Estratto del testo:
--*--
All About Jazz: Rispetto ai tuoi ultimi dischi, ad esempio The Voice Within, il tuo nuovo lavoro Need For Peace ha un taglio piuttosto diverso: molti momenti lirici e un organico quasi del tutto acustico. Come mai?
Fabio Morgera: Il progetto Need For Peace nasce come riflessione post-11 settembre sulla fondamentale necessità di pace, sia interiore che fra gli uomini, e della facoltà che ha la musica di esprimerla. Si tratta di jazzsongs piuttosto sofisticate, pacate ballads e un paio di bossanove spensierate, ma anche qualche brano jazz più "tosto", imprescindibile data la mia influenza newyorkese per le sonorità più forti.
AAJ: Da qualche tempo suoni stabilmente nell'orchestra di Butch Morris che s'esibisce al Nublu di New York ogni lunedì sera. Com'è nata questa collaborazione?
--*--
Materiale di lavoro:
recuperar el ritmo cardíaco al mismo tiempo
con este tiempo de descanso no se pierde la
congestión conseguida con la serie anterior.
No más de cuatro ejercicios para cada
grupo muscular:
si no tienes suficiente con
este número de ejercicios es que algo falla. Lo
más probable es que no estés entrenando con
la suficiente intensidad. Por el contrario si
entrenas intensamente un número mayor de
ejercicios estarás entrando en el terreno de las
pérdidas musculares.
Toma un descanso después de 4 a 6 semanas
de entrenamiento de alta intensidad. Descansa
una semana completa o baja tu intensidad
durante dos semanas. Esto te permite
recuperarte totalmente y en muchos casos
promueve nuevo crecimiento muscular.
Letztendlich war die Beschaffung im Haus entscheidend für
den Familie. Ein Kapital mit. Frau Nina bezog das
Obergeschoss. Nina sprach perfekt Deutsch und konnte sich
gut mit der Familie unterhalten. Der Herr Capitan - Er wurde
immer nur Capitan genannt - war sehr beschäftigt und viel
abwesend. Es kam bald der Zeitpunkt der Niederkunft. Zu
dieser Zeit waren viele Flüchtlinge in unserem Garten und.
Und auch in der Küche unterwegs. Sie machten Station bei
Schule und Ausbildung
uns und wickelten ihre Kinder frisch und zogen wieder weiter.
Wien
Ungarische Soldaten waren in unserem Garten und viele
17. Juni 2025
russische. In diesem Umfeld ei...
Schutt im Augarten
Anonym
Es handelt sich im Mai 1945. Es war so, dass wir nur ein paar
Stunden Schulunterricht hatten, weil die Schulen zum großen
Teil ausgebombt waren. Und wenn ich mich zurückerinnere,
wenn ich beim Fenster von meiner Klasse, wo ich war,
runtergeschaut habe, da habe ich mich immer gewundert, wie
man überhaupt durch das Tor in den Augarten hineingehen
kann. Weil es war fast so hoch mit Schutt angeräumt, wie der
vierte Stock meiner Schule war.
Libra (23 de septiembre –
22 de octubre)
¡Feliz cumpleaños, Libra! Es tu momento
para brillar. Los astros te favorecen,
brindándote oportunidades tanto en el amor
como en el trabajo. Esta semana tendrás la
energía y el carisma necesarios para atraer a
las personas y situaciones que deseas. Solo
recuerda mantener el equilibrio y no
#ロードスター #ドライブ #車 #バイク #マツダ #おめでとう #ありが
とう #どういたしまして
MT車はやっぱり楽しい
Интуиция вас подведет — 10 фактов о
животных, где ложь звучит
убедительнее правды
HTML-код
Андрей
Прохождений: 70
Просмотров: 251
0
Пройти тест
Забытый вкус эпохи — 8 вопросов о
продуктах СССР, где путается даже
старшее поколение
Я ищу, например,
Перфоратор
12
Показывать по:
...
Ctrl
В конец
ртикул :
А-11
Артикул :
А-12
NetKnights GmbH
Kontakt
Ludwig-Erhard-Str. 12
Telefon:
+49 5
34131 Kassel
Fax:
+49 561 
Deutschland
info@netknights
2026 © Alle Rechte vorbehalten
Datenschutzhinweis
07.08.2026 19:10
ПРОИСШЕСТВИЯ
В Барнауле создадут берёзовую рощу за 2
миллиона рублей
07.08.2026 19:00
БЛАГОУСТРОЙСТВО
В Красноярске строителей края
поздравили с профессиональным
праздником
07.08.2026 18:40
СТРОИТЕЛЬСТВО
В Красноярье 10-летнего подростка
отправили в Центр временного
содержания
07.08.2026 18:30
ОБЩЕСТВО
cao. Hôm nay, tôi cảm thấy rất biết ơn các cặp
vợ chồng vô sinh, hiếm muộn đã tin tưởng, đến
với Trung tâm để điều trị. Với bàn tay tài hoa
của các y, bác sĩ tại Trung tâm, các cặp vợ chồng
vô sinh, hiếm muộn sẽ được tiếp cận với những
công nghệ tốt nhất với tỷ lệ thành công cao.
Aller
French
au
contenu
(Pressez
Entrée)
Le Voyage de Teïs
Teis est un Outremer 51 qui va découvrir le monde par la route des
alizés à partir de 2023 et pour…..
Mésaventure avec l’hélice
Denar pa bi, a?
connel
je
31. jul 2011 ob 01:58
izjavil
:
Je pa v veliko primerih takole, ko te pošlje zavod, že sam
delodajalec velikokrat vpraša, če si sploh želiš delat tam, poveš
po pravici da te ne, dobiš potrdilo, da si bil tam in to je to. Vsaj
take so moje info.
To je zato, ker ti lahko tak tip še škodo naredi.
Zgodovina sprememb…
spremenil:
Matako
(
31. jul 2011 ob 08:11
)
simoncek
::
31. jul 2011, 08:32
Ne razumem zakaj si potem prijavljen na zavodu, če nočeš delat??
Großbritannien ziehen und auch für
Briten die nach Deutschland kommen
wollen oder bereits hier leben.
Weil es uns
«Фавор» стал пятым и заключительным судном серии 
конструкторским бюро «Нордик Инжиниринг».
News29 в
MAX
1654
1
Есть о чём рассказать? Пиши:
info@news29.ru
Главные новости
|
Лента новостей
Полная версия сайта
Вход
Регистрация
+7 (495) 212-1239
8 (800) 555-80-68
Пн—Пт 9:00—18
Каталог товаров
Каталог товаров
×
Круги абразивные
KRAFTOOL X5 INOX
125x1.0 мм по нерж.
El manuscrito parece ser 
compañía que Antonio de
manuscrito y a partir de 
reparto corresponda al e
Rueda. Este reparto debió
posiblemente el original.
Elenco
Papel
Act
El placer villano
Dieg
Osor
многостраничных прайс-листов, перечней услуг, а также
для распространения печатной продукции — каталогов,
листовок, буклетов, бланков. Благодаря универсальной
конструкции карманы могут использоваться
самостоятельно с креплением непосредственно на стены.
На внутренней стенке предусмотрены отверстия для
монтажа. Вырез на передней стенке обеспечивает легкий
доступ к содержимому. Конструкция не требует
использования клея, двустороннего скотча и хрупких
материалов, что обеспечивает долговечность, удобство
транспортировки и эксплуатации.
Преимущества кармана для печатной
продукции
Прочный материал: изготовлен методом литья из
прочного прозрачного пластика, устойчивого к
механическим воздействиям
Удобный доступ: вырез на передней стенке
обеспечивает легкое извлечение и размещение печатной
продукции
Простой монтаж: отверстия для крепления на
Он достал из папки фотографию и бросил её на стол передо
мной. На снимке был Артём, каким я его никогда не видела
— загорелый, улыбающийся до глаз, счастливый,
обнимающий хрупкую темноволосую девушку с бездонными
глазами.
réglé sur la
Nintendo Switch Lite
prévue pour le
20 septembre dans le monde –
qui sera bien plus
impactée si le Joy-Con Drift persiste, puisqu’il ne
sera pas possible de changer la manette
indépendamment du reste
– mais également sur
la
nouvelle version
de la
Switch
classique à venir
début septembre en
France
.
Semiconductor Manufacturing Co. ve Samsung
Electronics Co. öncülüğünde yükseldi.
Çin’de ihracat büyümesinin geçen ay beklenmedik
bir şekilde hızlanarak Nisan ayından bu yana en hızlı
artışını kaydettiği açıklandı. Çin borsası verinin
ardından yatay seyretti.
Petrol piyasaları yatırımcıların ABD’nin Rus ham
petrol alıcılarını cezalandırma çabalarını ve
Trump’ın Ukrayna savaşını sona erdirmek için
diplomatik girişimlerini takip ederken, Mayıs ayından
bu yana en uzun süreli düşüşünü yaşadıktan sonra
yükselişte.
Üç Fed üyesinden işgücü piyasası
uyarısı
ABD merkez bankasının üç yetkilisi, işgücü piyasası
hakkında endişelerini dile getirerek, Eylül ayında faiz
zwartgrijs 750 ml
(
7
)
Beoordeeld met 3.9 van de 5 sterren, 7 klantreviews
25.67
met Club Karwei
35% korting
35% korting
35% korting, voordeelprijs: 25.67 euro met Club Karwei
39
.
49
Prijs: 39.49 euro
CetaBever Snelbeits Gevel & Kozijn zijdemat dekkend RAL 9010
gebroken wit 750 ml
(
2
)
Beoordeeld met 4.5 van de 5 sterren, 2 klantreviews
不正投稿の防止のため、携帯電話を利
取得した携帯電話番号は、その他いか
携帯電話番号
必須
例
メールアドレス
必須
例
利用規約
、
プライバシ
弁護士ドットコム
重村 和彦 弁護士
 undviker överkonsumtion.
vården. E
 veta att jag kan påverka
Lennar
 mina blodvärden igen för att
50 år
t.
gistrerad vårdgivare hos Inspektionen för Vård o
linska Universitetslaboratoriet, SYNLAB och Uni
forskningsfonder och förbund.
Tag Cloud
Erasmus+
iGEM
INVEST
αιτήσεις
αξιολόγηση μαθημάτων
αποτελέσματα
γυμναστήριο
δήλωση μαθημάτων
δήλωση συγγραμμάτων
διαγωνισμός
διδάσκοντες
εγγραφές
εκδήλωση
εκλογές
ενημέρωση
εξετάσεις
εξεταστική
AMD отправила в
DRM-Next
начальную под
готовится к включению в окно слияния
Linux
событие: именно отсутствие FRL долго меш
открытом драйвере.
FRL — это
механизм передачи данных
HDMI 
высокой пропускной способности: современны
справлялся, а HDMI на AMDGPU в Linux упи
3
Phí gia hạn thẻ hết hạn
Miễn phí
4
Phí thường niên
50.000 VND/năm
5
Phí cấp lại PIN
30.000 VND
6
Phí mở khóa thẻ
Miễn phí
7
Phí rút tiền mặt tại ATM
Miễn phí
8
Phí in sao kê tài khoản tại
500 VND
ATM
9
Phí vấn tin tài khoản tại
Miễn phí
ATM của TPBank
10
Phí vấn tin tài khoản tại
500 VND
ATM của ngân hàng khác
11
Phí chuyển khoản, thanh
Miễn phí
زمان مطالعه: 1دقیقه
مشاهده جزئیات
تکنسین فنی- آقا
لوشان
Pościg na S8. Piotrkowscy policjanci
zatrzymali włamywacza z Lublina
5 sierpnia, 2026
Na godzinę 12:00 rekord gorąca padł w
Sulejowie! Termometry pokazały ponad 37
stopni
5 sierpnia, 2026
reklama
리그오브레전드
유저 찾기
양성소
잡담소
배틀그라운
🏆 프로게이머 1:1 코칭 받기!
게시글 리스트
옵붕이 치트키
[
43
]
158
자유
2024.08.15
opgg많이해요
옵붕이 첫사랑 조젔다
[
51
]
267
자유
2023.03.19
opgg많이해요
--*--
Usando le informazioni:
A: Indica se ciascuna delle seguenti affermazioni concorda con l'intervista e cita le parole decisive: (i) il progetto Need For Peace nasce come riflessione dopo l'11 settembre sulla necessità di pace; (ii) Need For Peace ha un organico interamente elettrico; (iii) l'orchestra di Butch Morris si esibisce al Nublu ogni venerdì sera.
B: Ricopia senza modifiche le righe dei record dall'inizio fino alla riga che contiene "ejercicios estarás entrando", compresa.

Risposte agli esercizi:
A:
(i) Sì: «Il progetto Need For Peace nasce come riflessione post-11 settembre sulla fondamentale necessità di pace».
(ii) No: «un organico quasi del tutto acustico».
(iii) No: «s'esibisce al Nublu di New York ogni lunedì sera».

B:
recuperar el ritmo cardíaco al mismo tiempo
con este tiempo de descanso no se pierde la
congestión conseguida con la serie anterior.
No más de cuatro ejercicios para cada
grupo muscular:
si no tienes suficiente con
este número de ejercicios es que algo falla. Lo
más probable es que no estés entrenando con
la suficiente intensidad. Por el contrario si
entrenas intensamente un número mayor de
ejercicios estarás entrando en el terreno de las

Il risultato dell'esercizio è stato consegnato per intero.